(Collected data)
___
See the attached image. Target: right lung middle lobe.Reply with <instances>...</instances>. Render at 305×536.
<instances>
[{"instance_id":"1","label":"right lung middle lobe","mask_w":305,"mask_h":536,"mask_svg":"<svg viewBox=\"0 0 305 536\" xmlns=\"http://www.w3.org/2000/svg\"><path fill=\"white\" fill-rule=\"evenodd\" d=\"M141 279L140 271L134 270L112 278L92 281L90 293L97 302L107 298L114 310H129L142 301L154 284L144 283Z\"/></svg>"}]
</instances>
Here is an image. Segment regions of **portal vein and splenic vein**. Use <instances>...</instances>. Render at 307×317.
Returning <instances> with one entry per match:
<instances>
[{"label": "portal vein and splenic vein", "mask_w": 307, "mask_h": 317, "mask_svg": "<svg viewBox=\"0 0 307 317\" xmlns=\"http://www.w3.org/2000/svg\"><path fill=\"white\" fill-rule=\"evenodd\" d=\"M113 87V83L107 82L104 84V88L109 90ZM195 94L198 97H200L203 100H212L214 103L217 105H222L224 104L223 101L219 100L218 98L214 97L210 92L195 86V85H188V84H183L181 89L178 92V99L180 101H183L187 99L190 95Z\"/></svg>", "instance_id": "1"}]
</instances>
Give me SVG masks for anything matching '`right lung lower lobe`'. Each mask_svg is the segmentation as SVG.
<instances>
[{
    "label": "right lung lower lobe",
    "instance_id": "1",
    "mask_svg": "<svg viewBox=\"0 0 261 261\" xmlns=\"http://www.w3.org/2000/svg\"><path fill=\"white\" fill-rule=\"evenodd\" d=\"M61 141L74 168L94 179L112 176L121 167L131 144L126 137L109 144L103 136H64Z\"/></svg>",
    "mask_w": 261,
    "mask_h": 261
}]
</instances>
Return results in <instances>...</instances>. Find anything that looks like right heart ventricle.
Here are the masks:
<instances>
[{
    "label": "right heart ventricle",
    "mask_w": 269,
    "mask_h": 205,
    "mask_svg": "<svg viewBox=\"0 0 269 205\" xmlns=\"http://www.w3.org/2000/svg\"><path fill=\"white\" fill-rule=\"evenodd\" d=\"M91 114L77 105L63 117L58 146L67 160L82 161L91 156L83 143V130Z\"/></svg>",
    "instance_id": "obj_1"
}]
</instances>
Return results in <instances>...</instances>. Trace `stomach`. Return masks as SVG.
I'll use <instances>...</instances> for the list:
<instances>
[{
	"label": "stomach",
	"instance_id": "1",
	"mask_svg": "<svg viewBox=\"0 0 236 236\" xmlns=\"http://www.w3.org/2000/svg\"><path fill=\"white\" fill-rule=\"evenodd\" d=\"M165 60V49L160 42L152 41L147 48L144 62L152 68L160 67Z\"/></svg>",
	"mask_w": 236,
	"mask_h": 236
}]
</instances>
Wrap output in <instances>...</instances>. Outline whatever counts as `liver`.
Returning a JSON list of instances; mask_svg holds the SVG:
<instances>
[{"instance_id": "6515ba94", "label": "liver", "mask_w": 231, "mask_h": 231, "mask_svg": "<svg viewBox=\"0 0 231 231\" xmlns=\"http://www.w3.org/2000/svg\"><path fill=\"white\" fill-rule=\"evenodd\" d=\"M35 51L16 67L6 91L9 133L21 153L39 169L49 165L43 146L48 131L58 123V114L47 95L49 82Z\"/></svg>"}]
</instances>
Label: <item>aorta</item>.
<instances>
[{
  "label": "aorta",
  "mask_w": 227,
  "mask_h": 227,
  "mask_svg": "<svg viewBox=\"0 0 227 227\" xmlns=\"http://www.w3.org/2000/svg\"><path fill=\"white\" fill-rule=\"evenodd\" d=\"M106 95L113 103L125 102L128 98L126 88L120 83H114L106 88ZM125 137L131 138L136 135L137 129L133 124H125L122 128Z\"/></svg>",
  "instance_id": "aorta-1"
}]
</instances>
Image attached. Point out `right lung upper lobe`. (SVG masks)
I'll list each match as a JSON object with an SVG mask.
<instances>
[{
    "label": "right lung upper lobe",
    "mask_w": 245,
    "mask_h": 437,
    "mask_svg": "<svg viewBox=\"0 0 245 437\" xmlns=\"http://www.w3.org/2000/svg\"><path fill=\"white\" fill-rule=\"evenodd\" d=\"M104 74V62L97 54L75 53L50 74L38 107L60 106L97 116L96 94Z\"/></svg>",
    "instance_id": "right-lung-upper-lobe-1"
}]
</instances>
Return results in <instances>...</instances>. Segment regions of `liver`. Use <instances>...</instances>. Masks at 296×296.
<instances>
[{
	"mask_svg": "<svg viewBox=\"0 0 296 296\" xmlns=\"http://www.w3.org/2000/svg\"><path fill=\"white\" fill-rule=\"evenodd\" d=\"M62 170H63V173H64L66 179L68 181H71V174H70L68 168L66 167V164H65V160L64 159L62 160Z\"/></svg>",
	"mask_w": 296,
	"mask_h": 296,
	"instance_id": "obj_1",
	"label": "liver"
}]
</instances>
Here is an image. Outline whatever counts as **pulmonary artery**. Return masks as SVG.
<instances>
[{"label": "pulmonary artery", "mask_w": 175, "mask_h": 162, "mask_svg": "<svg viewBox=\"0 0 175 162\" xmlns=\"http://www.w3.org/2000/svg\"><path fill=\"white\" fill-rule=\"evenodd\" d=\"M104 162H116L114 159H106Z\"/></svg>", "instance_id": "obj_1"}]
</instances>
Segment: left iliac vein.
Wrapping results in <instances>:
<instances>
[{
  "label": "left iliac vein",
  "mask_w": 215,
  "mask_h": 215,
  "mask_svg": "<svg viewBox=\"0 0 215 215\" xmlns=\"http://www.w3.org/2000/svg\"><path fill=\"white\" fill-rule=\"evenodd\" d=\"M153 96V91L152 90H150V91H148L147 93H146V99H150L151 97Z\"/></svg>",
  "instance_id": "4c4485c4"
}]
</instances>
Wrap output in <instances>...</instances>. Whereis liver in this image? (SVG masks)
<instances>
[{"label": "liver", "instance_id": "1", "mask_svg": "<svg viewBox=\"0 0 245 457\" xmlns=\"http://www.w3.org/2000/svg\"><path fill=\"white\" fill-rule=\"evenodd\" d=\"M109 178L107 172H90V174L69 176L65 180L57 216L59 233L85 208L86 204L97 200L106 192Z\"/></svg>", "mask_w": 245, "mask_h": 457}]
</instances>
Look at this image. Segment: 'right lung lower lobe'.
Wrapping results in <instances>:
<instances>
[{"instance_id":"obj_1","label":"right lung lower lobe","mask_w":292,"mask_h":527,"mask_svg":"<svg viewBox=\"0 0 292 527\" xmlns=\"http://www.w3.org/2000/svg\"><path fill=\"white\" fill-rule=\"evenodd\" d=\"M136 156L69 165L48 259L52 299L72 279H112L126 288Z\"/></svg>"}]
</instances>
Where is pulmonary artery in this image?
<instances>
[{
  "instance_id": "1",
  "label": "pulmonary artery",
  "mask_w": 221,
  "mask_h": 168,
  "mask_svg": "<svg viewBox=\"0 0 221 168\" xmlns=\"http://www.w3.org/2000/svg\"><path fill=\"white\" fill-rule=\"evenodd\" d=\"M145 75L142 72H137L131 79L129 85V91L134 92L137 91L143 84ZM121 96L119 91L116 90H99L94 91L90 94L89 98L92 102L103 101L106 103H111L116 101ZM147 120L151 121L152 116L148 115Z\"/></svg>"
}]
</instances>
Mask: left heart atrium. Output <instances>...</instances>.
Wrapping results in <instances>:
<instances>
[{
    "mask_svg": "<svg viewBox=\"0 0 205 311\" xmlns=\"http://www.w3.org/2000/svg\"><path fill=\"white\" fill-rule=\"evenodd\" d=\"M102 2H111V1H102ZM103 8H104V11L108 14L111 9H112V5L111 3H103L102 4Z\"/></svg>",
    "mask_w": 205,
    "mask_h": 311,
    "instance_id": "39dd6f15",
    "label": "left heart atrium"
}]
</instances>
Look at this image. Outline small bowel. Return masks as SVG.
___
**WRITTEN TASK**
Count the rows above that contain the string "Render", treating uppercase and lowercase as different. Please reply with the number alone.

**EXERCISE RESULT**
2